From the passage below on a writer's working life, return the stretch from "The life of" through "hero can love." word for word.

━━━━━ Quoted passage ━━━━━

By Fleeta Cunningham, Guest Author
            I spent a weekend with my daughter and her husband a year or so ago. My son-in-law is a wonderful man who loves my daughter and has been a wise and caring father to my grandchildren. He’s a businessman, with an accounting background, whose life is about balances and the bottom line. My world is in a time zone he doesn’t recognize. 
He’s a darling, but he and I have a hard time finding common conversation. On this particular morning, he was making a special effort to comprehend the writer’s life. Hoping to share the excitement I find in my work, I described my day, sitting in a quiet room alone, plotting, creating characters, designing dialog.
            His eyes lit with a glimmer of comprehension. “You mean, Mom, you spend hours all day, by yourself, making up places, inventing people to live there, and then talking to them and writing down what they say.”
            Delighted with his summation, I agreed. “Yes, that’s exactly what I do. That’s it.”
            His brows knitted together, but I caught a glint of humor in his eyes. “You know, Mom, there are places where you can get treatment for that condition.”
            I patted his hand. “Yes, I know about them, sweetie. But the people they treat in those places live in fantasyland. I just work there.”
            The life of a full-time writer is a little off-beat for the nine-to-five, office-and-home commuter world, I suppose. The rhythm is different. Hours are not just unpredictable, they’re incomprehensible.
Three in the morning? Eighteen hours at the computer? Five hours to write a conversation and you tossed it? And as for colleague conversation? Listen in on a recent coffee-chat between a couple of writers I know:
            Pat: My hero won’t talk to me.

            Meg: I know what you mean. I don’t understand my heroine at all. Sometimes she’s not                       somebody I could even like. There’s nothing about her my hero can love.

Pat: At least he’s telling you he doesn’t love her. Not only is my hero not talking to me. I have a plot knot that won’t come loose. I can’t find a way to hide the body so the heroine doesn’t look like she’s too stupid to live when she rushes back into the house and falls over it.

━━━━━ Records provided ━━━━━

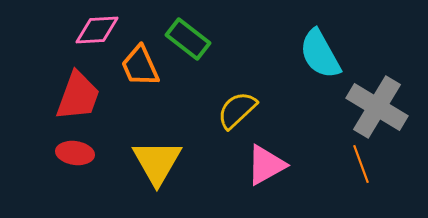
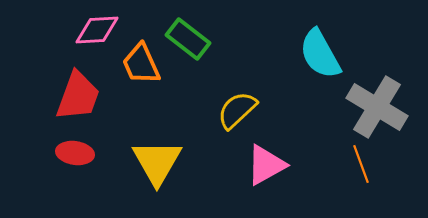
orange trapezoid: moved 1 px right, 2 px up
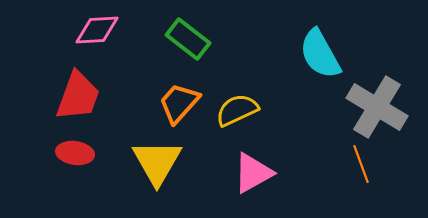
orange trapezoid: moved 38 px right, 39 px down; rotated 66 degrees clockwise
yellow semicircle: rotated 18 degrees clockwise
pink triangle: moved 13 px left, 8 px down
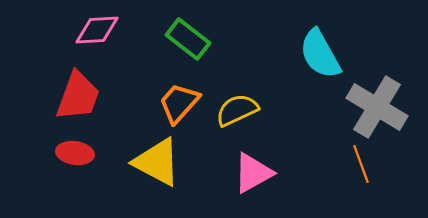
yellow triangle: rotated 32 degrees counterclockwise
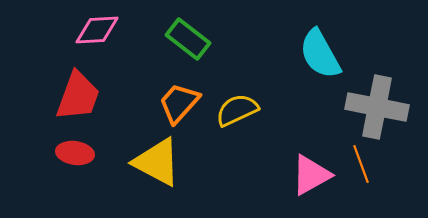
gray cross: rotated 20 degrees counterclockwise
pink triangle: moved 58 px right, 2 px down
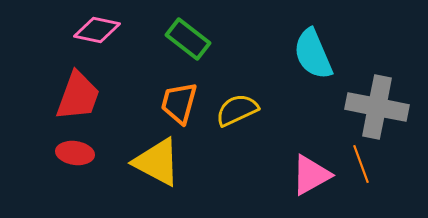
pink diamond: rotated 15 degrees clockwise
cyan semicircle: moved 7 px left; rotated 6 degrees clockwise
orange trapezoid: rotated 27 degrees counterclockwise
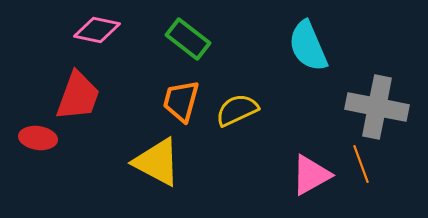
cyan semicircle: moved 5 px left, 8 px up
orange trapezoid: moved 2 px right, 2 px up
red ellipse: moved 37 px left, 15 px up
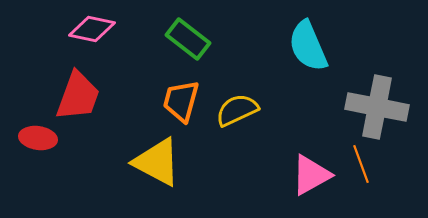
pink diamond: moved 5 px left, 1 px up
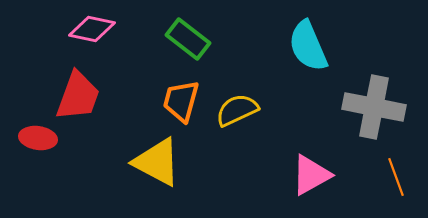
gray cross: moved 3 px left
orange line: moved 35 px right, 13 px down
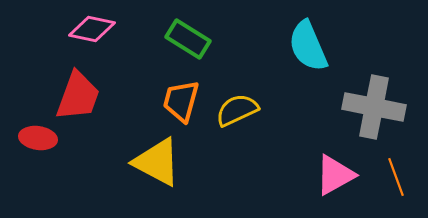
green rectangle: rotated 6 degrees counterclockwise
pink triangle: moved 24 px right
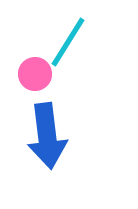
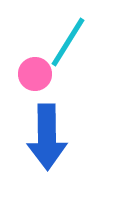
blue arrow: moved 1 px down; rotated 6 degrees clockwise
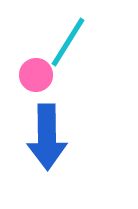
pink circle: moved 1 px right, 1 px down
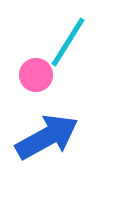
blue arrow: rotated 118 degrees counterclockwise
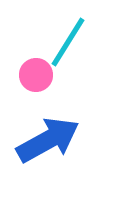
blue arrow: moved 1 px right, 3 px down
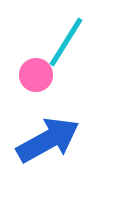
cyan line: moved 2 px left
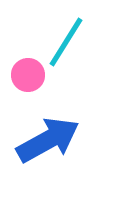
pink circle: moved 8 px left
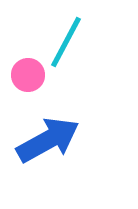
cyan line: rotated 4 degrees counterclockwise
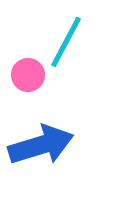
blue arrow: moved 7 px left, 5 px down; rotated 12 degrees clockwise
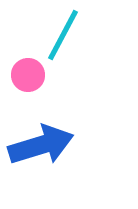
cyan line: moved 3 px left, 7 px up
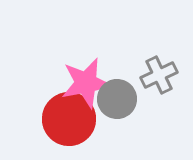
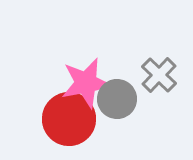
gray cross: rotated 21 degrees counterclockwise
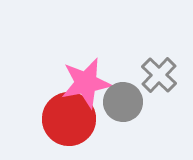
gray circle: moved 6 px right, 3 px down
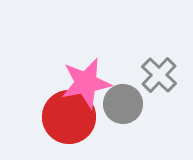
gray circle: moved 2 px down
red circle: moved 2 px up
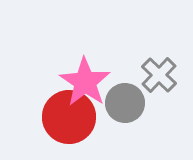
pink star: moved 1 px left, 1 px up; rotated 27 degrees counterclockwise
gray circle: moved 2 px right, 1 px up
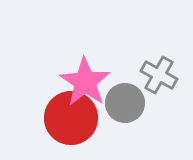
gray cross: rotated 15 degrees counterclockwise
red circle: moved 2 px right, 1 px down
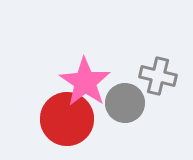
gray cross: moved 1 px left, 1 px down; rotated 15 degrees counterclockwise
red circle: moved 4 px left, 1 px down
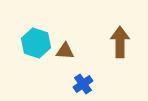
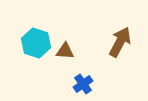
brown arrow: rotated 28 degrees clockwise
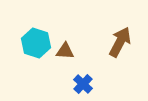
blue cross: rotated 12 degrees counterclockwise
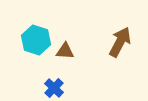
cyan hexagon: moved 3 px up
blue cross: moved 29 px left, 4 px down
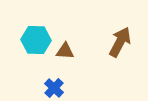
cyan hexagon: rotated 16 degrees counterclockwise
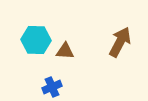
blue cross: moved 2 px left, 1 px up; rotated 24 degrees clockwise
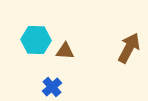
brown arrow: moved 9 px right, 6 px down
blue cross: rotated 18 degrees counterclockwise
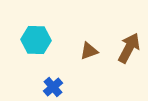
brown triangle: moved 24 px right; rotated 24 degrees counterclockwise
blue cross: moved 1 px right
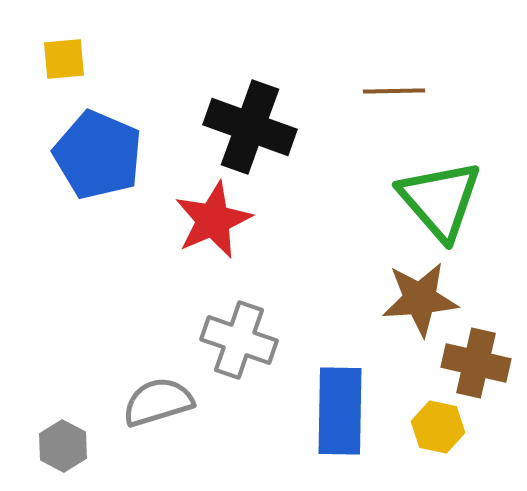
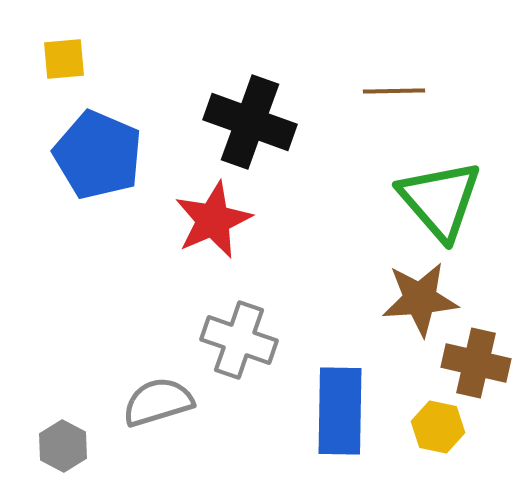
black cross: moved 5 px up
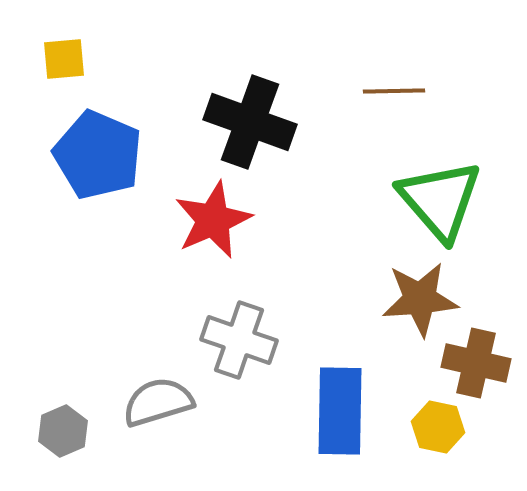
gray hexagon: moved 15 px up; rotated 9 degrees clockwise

━━━━━

- Exercise output:
The life of a full-time writer is a little off-beat for the nine-to-five, office-and-home commuter world, I suppose. The rhythm is different. Hours are not just unpredictable, they’re incomprehensible.
Three in the morning? Eighteen hours at the computer? Five hours to write a conversation and you tossed it? And as for colleague conversation? Listen in on a recent coffee-chat between a couple of writers I know:
            Pat: My hero won’t talk to me.

            Meg: I know what you mean. I don’t understand my heroine at all. Sometimes she’s not                       somebody I could even like. There’s nothing about her my hero can love.